[Start of section]

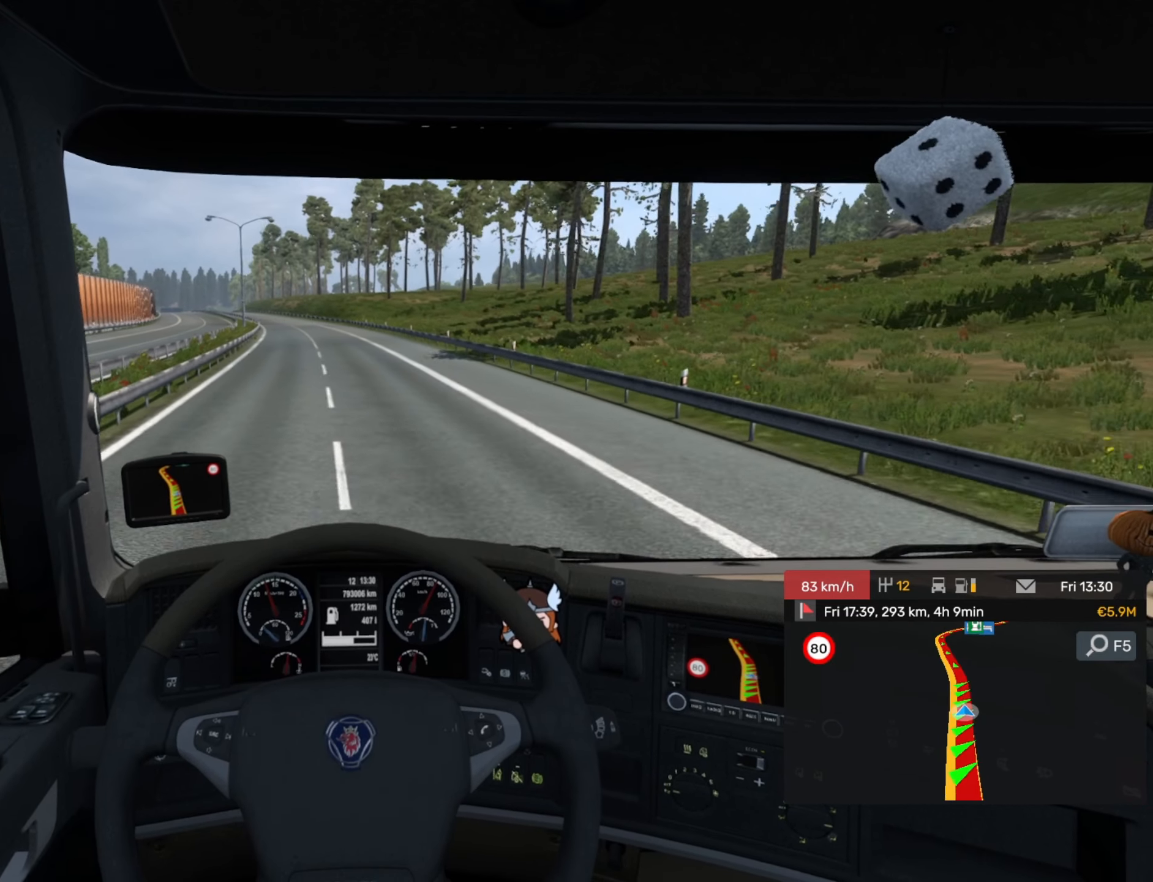
{"buttons": ["R2"], "left_stick": "center", "events": []}
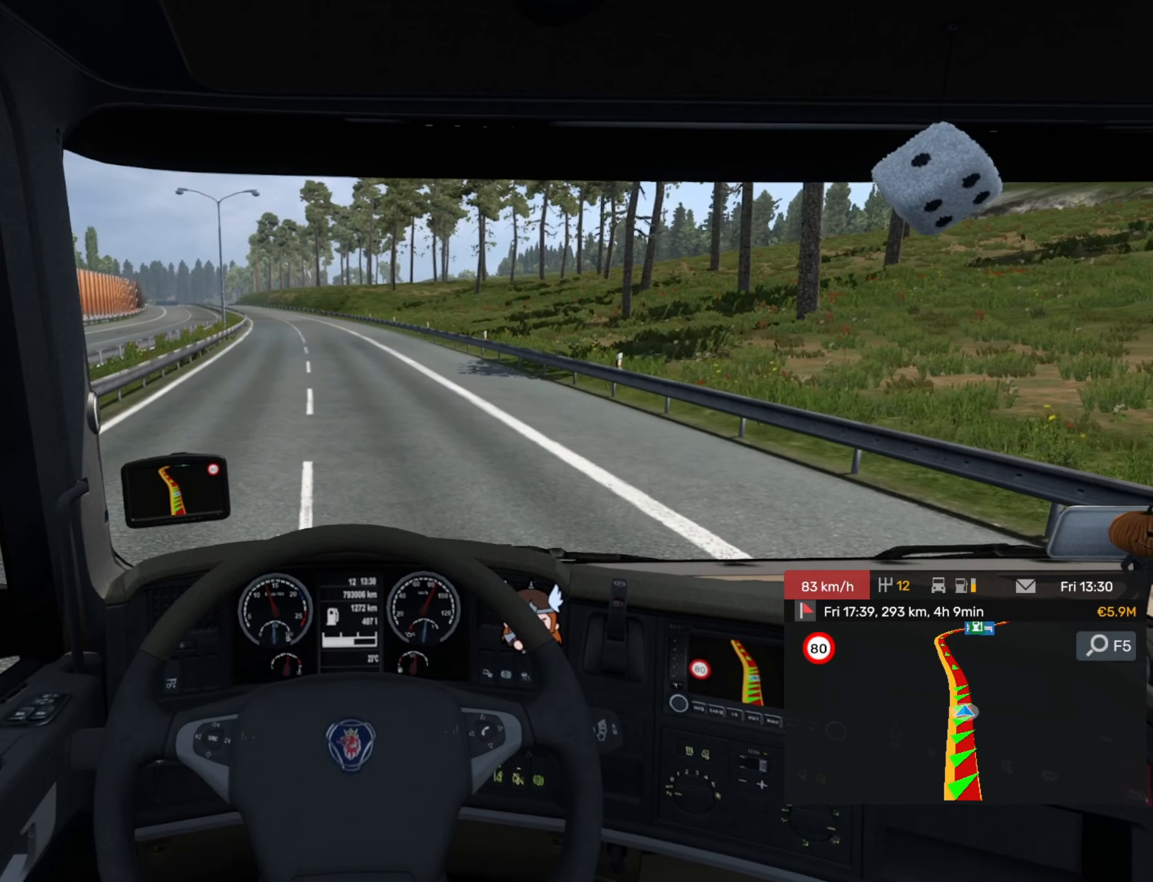
{"buttons": ["R2"], "left_stick": "center", "events": []}
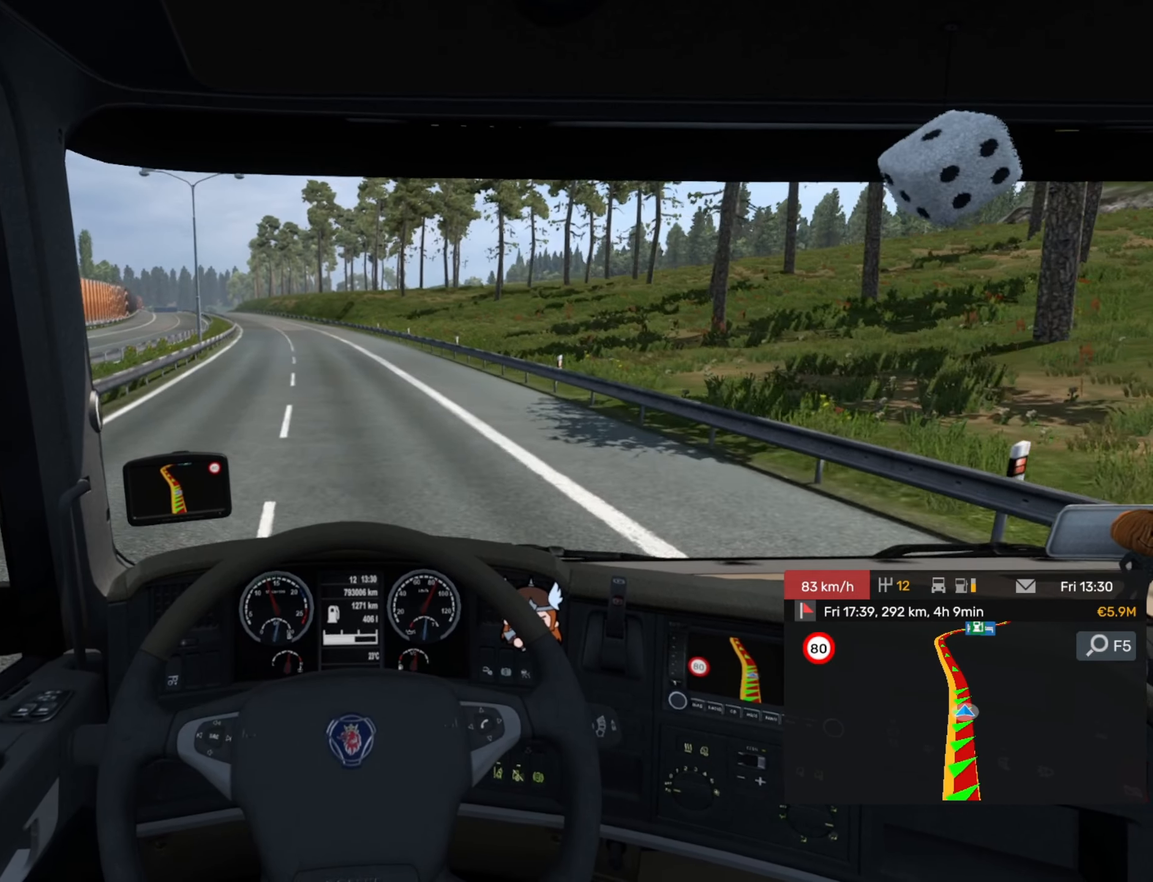
{"buttons": ["R2"], "left_stick": "center", "events": []}
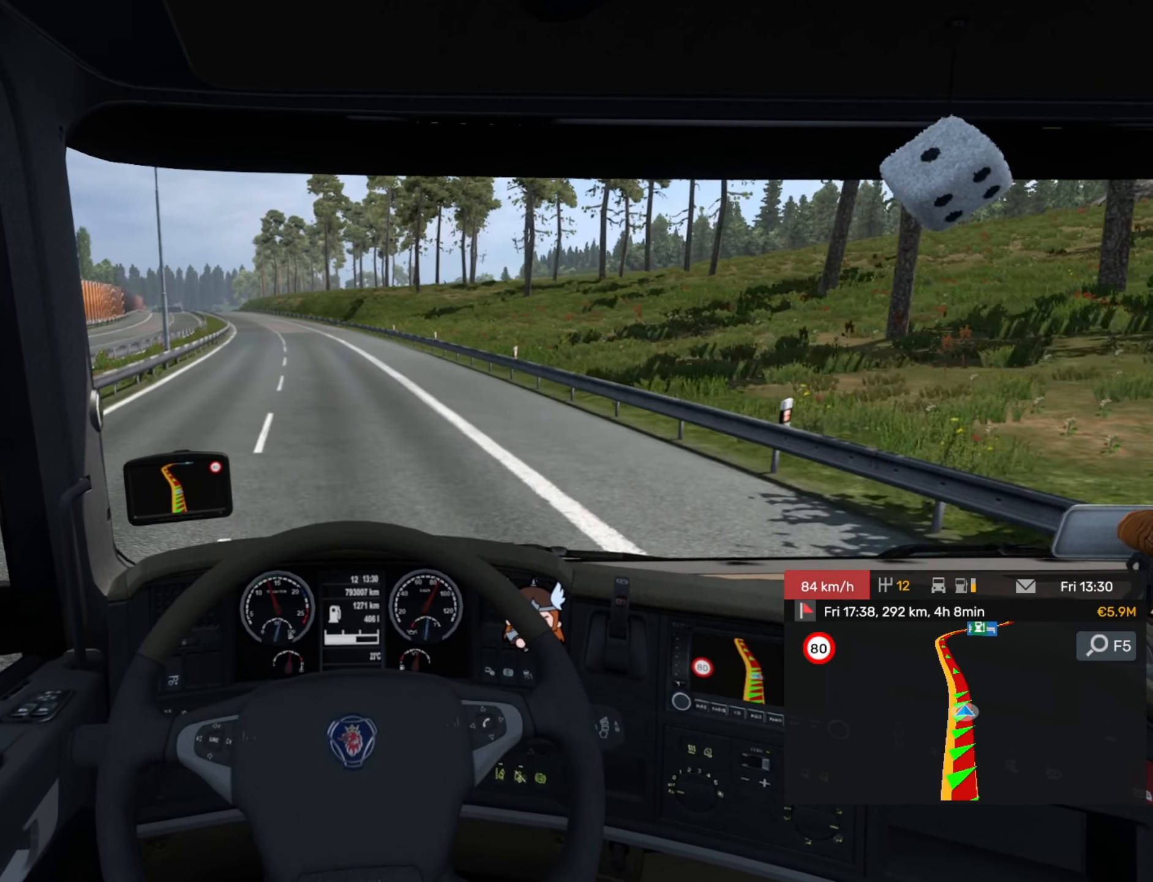
{"buttons": ["R2"], "left_stick": "center", "events": []}
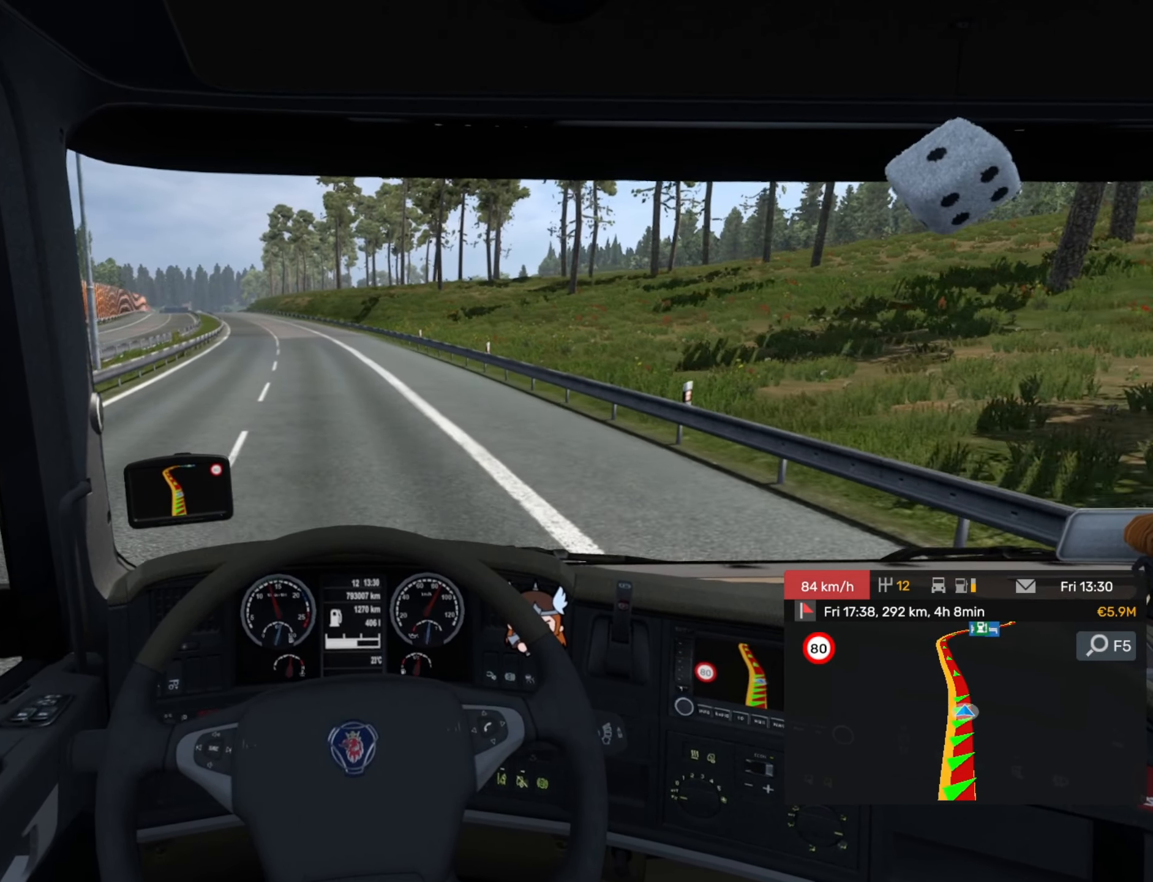
{"buttons": ["R2"], "left_stick": "left", "events": [[133, "left_stick", "left"]]}
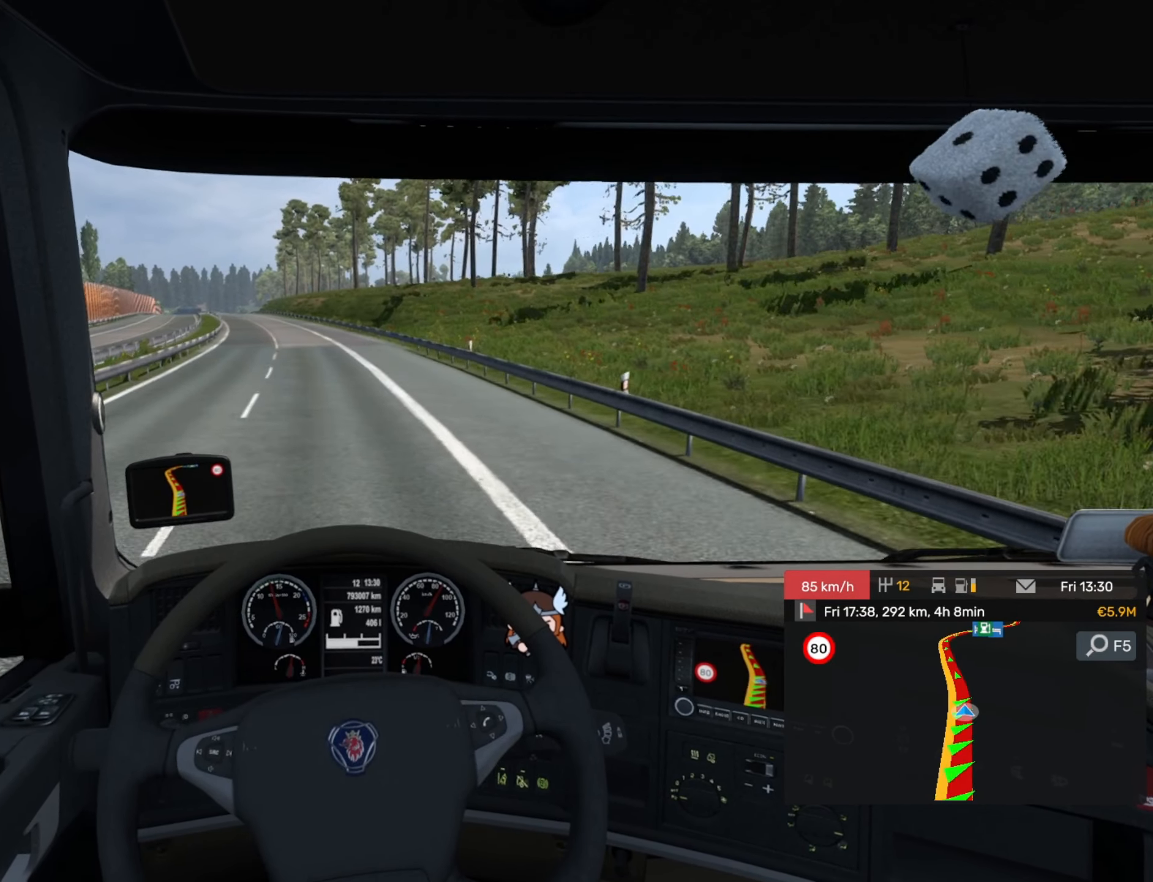
{"buttons": ["R2"], "left_stick": "center", "events": [[467, "left_stick", "center"]]}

[End of section]

▸ **Exercise description**: Make an exact copy of every entry above, but keep the pictures out of it.

▸ **Answer section**:
{"buttons": ["R2"], "left_stick": "center", "events": []}
{"buttons": ["R2"], "left_stick": "center", "events": []}
{"buttons": ["R2"], "left_stick": "center", "events": []}
{"buttons": ["R2"], "left_stick": "center", "events": []}
{"buttons": ["R2"], "left_stick": "left", "events": [[133, "left_stick", "left"]]}
{"buttons": ["R2"], "left_stick": "center", "events": [[467, "left_stick", "center"]]}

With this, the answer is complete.